As Brian Lavoie points out in his chapter, researchers have generally lacked incentives to store, manage, curate and share their data. This is a key point. The situation does appear to be changing, and reliable data citation is becoming more important. The DataCite service [4] and the use of DOIs (Digital Object Identifiers) [5] are becoming de facto standards for identifying and referencing data. I believe that this is going to become more accepted, and researchers will soon expect datasets to be published and cited using persistent identifiers and links.

I have a bit of a gripe about the tables and diagrams in the book. Table 3.1 giving details of research funders’ data policies is not laid out in a way that makes it easy to compare policy details. The shading in figure 9.3 showing the OAIS and Data Conservancy mapping is not clear, neither was the explanation of the diagram in the text. The reader is referred to nodes depicted as triangles and dots in the diagram demonstrating the conceptual overview of DataOne (Fig. 9.4), but they are too small to be immediately noticeable or useful.

Conclusion

This is an excellent book for anyone, not just information professionals, looking to ‘introduce and familiarize’ (Pryor, in the preface) themselves with a complex and challenging, yet increasingly important topic. The book benefits from a prestigious line-up of knowledgeable authors, including those who are actually ‘doing’ research and research data management. As an edited volume it fits well together as a single entity even though written by a number of individuals: chapters reference other chapters and the reader is not left with a sense of a ‘cobbled-together’ mix of disparate topics from different people. The content can equally well be dipped into, as read from cover to cover.

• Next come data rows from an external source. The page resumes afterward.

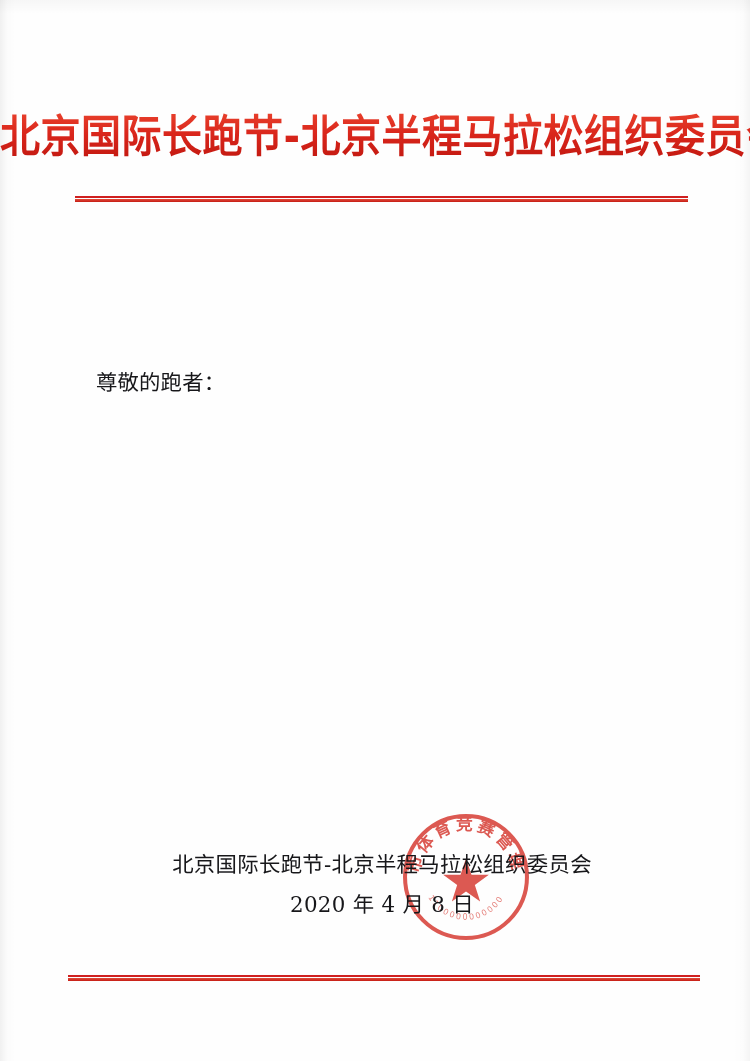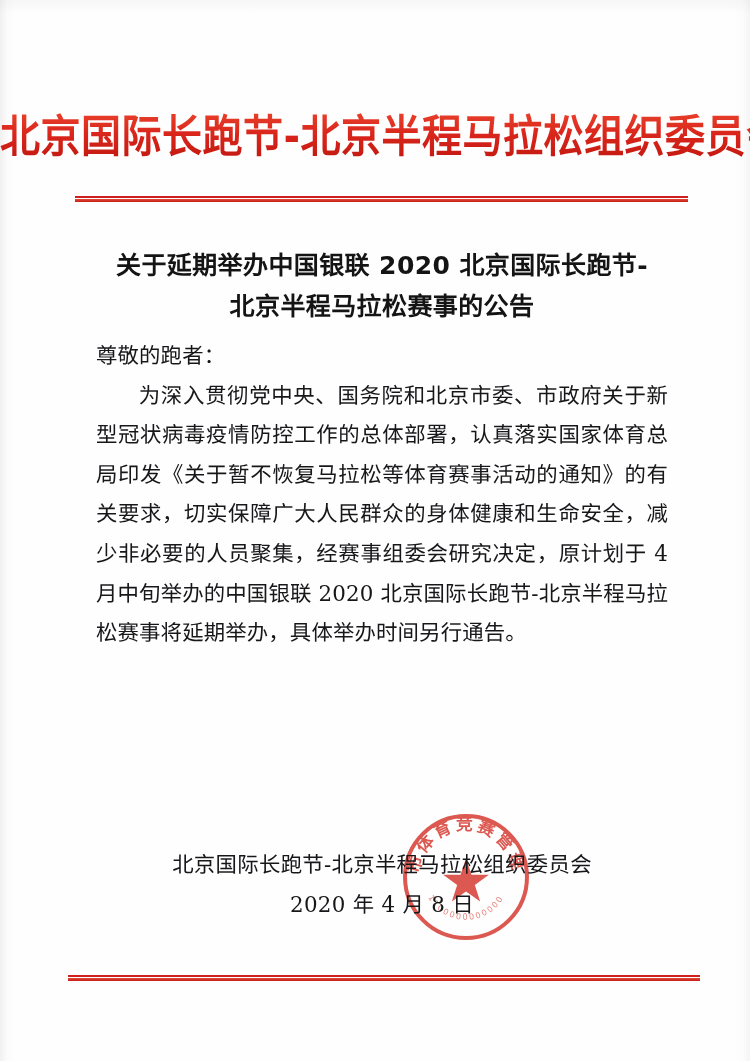--- a/index.html
+++ b/index.html
@@ -93,27 +93,28 @@
     line-height: 1.62;
     color: #141414;
     letter-spacing: 0.4px;
   }
 
   
   .body-block {
     position: absolute;
     left: 96px;
     width: 572px;
-    top: 336px;
+    top: 364px;
     font-size: 21.4px;
     line-height: 39.6px;
     color: #17171a;
     text-align: justify;
     text-justify: inter-character;
     letter-spacing: 0.15px;
+    font-family: Liberation Serif, serif;
   }
   .body-block p {
     margin: 0;
   }
   .body-block p.indent {
     text-indent: 2em;
   }
 
   
   .signature {
@@ -148,28 +149,23 @@
 <body>
 
 <div class="page">
 
   <div class="masthead">
     <div class="masthead-title">北京国际长跑节-北京半程马拉松组织委员会</div>
   </div>
 
   <div class="rule-top"></div>
 
-  <div class="doc-title">
-    <div>关于延期举办中国银联 2020 北京国际长跑节-</div>
-    <div>北京半程马拉松赛事的公告</div>
-  </div>
 
   <div class="body-block">
     <p>尊敬的跑者：</p>
-    <p class="indent">为深入贯彻党中央、国务院和北京市委、市政府关于新型冠状病毒疫情防控工作的总体部署，认真落实国家体育总局印发《关于暂不恢复马拉松等体育赛事活动的通知》的有关要求，切实保障广大人民群众的身体健康和生命安全，减少非必要的人员聚集，经赛事组委会研究决定，原计划于 4 月中旬举办的中国银联 2020 北京国际长跑节-北京半程马拉松赛事将延期举办，具体举办时间另行通告。</p>
   </div>
 
   <div class="seal">
     <svg viewBox="0 0 200 200" xmlns="http://www.w3.org/2000/svg" aria-hidden="true">
       <defs>
         <path id="sealArc" d="M 30,100 A 70,70 0 0 1 170,100"></path>
         <path id="sealArcBottom" d="M 36,100 A 64,64 0 0 0 164,100"></path>
       </defs>
       <circle cx="100" cy="100" r="91" fill="none" stroke="#d6342b" stroke-width="6"></circle>
       <text font-family="DejaVu Sans, Liberation Sans, sans-serif" font-size="25" font-weight="700" fill="#d6342b" letter-spacing="5">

There is always a danger with this type of book that the environment will have moved on since writing and publication, and indeed it has, with a fresh batch of JISC RDM [6] projects underway and significant reports being published. There are also emerging social network services such as collaboration tools like Colwiz [7] and Mendeley [8], sharing tools like Figshare [9], as well as blogs and wikis that are being increasingly used by researchers and which will have an impact on the research data management environment. However, I expect this book will remain a valuable resource for those working or intending to work in the field for some while yet.

List of Chapters

1. Why manage research data? - Graham Pryor
2. The lifecycle of data management - Sarah Higgins
3. Research data policies: principles, requirements and trends - Sarah Jones
4. Sustainable research data - Brian F. Lavoie
5. Data management plans and planning - Martin Donnelly
6. Roles and responsibilities – libraries, librarians and data - Sheila Corrall
7. Research data management: opportunities and challenges for HEIs - Rob Procter, Peter
    Halfpenny and Alex Voss
8. The national data centres - Ellen Collins
9. Contrasting national research data strategies: Australia and the USA - Andrew Treloar, William
    Michener and G Sayeed Choudhury
10. Emerging infrastructure and services for research data management and curation in the UK
      and Europe - Angus Whyte

References

BBC News, 'Show Your Working': What 'ClimateGate' means. 1 December 2009
http://news.bbc.co.uk/1/hi/8388485.stm
BBC News, University told to hand over tree ring data. 19 April 2010.
http://news.bbc.co.uk/1/hi/northern_ireland/8623417.stm
DCC (Digital Curation Centre) http://www.dcc.ac.uk/
DataCite http://datacite.org/
DOI (Digital Object Identifiers) system http://www.doi.org/
JISC RDM http://www.jisc.ac.uk/whatwedo/programmes/mrd.aspx
Colwiz, Collective Wisdom http://www.colwiz.com/
Mendeley http://www.mendeley.com/
Figshare http://figshare.com/

Author Details

Sally Rumsey
The Bodleian Libraries
University of Oxford

Email: sally.rumsey@bodleian.ox.ac.uk
Web site: http://www.bodleian.ox.ac.uk/

Sally Rumsey is Digital Collections Development Manager at the Bodleian Libraries, University of Oxford. She manages the Oxford University Research Archive (ORA) publications repository, and is involved in developing and implementing services to support Oxford’s emerging research data management infrastructure.